• **HOW TO COMPLETE THIS TASK**
Write exactly, with no line omitted or added, the span beginning at the line that holds "Macroglobulinemia Require Immediate" and ending at the last line of the records.

• **DATA RECORDS**
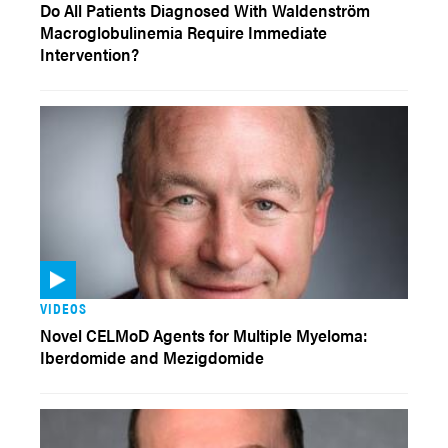
Do All Patients Diagnosed With Waldenström
Macroglobulinemia Require Immediate
Intervention?
VIDEOS
Novel CELMoD Agents for Multiple Myeloma:
Iberdomide and Mezigdomide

• **RESULT**
Macroglobulinemia Require Immediate
Intervention?
VIDEOS
Novel CELMoD Agents for Multiple Myeloma:
Iberdomide and Mezigdomide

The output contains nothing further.